The lines from the start of the data through the line with "index dip: (300, 140)" are to be returned verbatim; all later lines are to be omitted.

*** Input data ***

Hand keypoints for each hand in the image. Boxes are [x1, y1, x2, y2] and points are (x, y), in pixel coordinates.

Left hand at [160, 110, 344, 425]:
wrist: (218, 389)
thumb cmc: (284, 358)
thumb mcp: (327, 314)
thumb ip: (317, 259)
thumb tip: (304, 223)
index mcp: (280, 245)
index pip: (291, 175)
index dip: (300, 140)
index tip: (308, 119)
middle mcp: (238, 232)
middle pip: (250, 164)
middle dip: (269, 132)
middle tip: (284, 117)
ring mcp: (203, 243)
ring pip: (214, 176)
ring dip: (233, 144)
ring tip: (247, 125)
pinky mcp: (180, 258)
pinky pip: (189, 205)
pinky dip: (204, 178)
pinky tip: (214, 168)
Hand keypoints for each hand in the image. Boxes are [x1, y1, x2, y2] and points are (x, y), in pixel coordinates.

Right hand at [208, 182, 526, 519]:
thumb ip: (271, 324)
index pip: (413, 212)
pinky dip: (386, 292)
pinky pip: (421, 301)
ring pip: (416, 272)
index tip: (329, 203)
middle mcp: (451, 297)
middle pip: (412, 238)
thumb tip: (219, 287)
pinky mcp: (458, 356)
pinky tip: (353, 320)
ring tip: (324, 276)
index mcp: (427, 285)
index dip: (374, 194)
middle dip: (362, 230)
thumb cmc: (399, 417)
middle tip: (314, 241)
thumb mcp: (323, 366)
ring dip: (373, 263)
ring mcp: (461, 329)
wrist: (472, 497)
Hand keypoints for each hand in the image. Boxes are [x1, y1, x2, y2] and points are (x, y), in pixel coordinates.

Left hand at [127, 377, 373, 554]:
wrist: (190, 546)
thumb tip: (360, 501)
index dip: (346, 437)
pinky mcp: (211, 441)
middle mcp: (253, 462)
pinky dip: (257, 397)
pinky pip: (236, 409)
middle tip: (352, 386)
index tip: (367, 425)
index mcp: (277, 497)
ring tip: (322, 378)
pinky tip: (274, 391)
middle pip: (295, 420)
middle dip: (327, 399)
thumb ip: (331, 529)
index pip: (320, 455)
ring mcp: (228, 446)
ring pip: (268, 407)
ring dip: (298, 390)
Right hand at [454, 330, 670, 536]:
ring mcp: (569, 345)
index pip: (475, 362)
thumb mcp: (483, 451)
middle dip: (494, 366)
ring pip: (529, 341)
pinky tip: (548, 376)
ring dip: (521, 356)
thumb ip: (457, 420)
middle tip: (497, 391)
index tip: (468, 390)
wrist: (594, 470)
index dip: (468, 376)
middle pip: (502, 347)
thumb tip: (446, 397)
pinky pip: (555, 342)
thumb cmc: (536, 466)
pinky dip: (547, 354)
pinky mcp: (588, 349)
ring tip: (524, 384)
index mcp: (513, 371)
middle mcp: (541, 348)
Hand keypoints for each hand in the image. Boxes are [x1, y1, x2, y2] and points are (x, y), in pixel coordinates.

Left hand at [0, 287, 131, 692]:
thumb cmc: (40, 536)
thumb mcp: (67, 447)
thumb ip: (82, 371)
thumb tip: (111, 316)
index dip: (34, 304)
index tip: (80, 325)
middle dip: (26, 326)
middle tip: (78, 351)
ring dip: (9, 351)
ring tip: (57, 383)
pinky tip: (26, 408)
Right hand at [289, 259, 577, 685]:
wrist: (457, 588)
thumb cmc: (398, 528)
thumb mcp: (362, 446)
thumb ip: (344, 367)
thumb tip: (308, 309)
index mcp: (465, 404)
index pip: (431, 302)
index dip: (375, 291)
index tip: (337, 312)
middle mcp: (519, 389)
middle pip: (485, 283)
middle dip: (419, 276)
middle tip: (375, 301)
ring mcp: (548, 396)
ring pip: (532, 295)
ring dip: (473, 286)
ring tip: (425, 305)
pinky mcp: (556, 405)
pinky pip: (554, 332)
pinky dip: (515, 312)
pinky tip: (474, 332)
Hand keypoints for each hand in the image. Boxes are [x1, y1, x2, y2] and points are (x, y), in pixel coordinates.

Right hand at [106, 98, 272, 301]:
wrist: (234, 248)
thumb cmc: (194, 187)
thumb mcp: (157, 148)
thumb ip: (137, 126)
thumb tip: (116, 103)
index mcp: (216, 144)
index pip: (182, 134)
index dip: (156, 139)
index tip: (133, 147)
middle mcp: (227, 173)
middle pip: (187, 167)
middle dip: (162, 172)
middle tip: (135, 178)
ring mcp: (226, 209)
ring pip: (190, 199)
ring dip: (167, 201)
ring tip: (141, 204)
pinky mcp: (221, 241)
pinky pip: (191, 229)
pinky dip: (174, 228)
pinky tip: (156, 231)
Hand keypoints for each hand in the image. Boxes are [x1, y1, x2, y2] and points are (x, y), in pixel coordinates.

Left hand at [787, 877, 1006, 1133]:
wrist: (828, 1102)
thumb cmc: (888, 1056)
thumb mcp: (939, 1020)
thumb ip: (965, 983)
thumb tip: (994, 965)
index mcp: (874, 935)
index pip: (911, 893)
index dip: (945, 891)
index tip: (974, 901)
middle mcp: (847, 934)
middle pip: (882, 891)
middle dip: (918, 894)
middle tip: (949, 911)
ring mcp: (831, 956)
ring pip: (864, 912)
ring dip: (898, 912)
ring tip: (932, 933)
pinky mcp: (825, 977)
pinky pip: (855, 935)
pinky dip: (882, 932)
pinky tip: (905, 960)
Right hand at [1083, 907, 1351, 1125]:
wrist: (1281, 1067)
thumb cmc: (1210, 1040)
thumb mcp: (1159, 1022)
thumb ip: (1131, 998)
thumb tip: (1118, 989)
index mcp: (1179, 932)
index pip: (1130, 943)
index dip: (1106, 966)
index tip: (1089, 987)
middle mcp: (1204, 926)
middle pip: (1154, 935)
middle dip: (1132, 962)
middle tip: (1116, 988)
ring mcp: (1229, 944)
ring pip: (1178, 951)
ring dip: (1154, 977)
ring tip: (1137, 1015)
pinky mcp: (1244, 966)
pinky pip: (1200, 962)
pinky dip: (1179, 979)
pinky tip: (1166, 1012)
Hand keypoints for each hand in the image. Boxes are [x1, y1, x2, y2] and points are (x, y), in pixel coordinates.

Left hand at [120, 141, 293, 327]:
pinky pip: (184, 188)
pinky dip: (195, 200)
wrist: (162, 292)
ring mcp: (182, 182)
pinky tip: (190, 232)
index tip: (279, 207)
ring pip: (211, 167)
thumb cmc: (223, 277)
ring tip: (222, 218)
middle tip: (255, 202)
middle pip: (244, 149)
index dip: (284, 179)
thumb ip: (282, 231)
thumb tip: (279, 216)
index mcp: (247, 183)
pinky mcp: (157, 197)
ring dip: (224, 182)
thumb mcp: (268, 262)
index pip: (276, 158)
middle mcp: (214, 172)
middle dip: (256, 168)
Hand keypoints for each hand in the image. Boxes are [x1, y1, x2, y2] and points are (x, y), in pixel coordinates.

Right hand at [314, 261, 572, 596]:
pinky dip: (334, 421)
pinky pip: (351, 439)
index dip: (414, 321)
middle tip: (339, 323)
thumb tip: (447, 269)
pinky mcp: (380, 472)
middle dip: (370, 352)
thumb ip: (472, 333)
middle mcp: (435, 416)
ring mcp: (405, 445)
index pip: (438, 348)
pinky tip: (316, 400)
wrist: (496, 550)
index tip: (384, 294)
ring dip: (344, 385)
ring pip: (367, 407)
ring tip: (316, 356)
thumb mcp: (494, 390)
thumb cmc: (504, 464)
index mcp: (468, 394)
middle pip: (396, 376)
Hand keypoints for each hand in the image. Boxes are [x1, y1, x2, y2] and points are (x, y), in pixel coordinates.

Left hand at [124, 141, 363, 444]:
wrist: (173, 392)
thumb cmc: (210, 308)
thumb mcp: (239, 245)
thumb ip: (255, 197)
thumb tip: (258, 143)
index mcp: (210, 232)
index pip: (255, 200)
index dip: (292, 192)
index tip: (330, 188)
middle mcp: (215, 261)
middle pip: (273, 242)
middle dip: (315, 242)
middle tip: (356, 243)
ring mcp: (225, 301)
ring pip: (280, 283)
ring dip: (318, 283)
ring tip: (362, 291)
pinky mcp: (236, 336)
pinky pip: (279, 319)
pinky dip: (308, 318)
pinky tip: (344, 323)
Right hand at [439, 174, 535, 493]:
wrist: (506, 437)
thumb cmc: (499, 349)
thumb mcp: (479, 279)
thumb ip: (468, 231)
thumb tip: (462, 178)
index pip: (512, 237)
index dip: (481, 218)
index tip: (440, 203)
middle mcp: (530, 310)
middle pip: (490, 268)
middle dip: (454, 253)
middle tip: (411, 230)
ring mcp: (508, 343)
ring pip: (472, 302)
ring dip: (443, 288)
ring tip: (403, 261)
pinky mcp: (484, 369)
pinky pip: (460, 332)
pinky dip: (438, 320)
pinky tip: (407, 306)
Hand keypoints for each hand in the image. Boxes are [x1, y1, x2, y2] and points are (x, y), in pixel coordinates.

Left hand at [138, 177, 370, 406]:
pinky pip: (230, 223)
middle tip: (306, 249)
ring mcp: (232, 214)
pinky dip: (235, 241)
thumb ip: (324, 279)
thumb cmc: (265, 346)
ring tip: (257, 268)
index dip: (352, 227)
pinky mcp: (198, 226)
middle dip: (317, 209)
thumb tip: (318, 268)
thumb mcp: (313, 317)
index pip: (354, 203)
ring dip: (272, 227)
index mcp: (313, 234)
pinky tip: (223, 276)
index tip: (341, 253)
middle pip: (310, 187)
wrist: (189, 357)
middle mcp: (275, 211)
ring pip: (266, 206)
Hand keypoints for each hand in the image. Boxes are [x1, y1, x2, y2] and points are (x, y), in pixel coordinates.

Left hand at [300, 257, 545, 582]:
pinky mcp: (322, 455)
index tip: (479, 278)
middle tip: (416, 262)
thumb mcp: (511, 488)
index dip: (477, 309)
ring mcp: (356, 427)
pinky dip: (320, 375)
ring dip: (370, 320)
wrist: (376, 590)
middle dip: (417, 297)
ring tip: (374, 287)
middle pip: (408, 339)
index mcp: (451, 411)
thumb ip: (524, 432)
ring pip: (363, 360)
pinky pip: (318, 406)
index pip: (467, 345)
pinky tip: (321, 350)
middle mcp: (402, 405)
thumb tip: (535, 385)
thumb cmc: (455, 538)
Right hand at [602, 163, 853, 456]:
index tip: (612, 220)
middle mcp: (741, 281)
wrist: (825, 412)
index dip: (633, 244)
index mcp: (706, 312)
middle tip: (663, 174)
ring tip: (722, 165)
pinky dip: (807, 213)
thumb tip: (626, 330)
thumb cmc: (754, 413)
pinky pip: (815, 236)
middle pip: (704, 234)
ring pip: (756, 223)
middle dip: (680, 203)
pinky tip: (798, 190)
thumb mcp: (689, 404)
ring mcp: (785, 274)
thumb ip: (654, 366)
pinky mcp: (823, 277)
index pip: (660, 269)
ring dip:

***

Worked solution:
Hand keypoints for each hand in the image. Boxes are [x1, y1, x2, y2] and points are (x, y), in pixel coordinates.

Left hand at [160, 110, 344, 425]:
wrist: (218, 389)
thumb cmc: (284, 358)
thumb mcp: (327, 314)
thumb ip: (317, 259)
thumb tip: (304, 223)
index mcp: (280, 245)
index pip: (291, 175)
index dip: (300, 140)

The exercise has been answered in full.